Are we any different?

Comparing America to these countries might sound crazy to you. Each one already had a repressive government that denied basic rights to much of the population. That may be true, but you can’t deny the disturbing trend in the United States, where only 25% of the population considers itself Republican. And as that number shrinks and further threatens the right’s power base, they are much more likely to employ – and intensify – the scorched-earth tactics they’ve used over the last 30 years.

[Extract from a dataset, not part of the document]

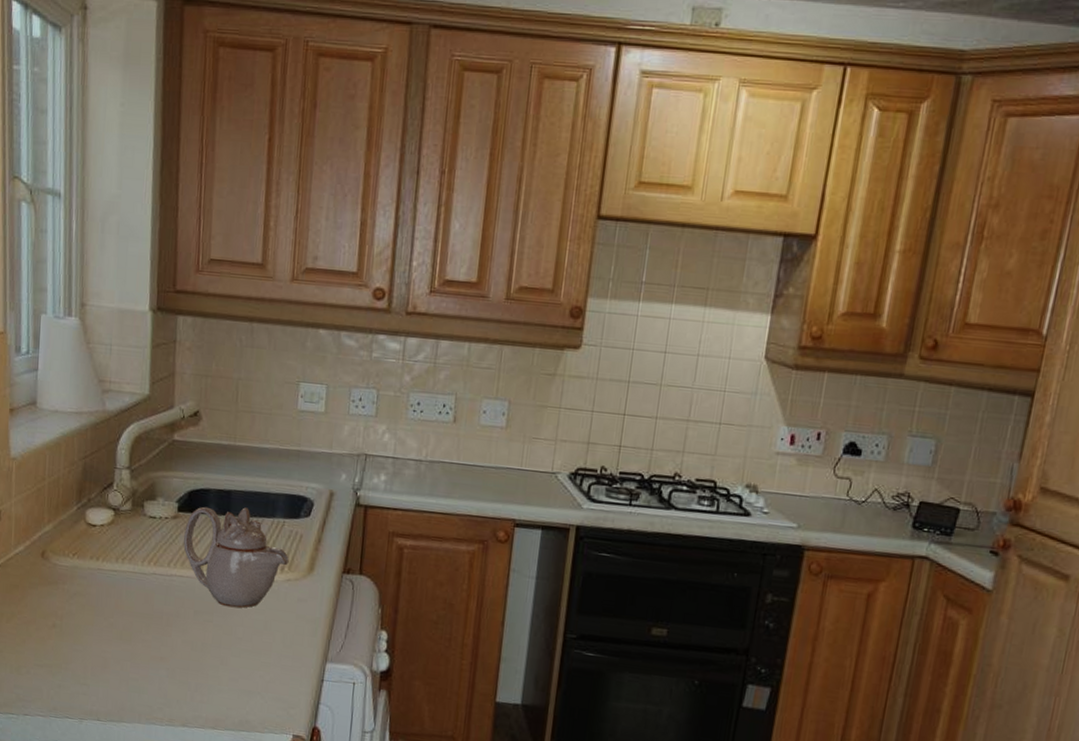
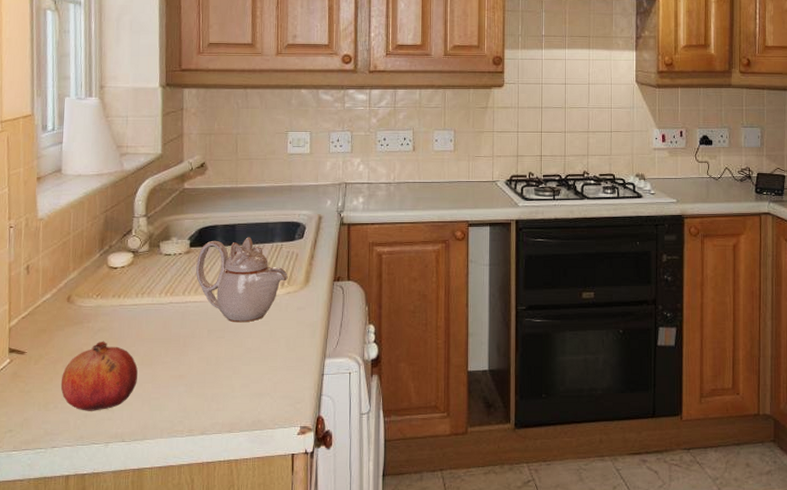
fruit: none [33,606,116,683] -> present [60,341,138,411]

The problem will come to a head when the disenfranchised majority finds their power so compromised that no law-abiding approach has a prayer of success. They will think, “There are many more of us. Why are we letting this small group of people control our lives?” At that point, the majority will likely turn to other means of bringing about change – illegal or even violent means. And as unrest grows, the party in power typically resorts to increasingly harsh tactics to restore the rule of law. That in turn, only spurs further unrest, and we could easily find ourselves in the same downward spiral that we’ve seen in so many failed countries throughout the world.

An uncertain future

The real question is whether the majority can assert its authority within the confines of our current Constitutional system. If the majority succeeds, it can make legislative changes that put the system back into balance. But if the majority fails and the imbalance worsens, both sides will resort to increasingly dangerous tactics. We’ve already seen this happening with blue states setting up sanctuary cities for immigrants in clear violation of federal law. The practice of “nullification,” giving individual states the right to reject federal laws they oppose, helped launch the American Civil War, but this time around, it will be used by both red and blue states – on the issues of abortion, gun control, crime, voting rights, and climate change.

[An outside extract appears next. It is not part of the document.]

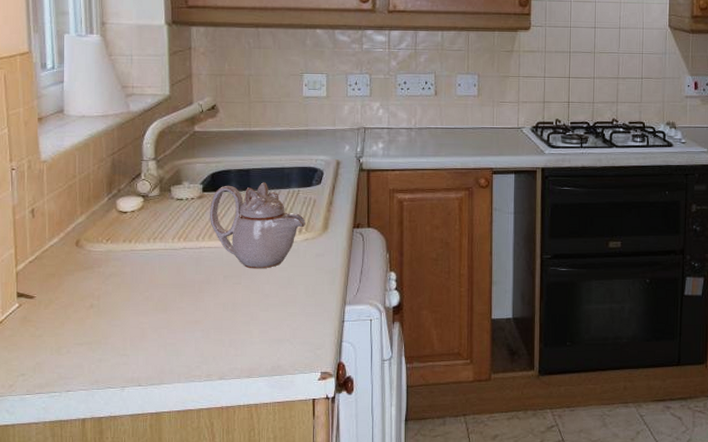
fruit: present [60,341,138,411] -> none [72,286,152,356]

Whether or not this spiraling discord will lead to violence or a new civil war, I can’t predict. Neither can I claim to know how to fix the imbalance. But I do know the imbalance is growing every year, and we can’t blithely assume that time will smooth over the problem. Given our current dilemma, it seems clear to me that our response over the next 5 – 10 years will be among the most important in American history. Once again it will test, as Abraham Lincoln said at Gettysburg, “whether that nation, or any nation so conceived, and so dedicated, can long endure.”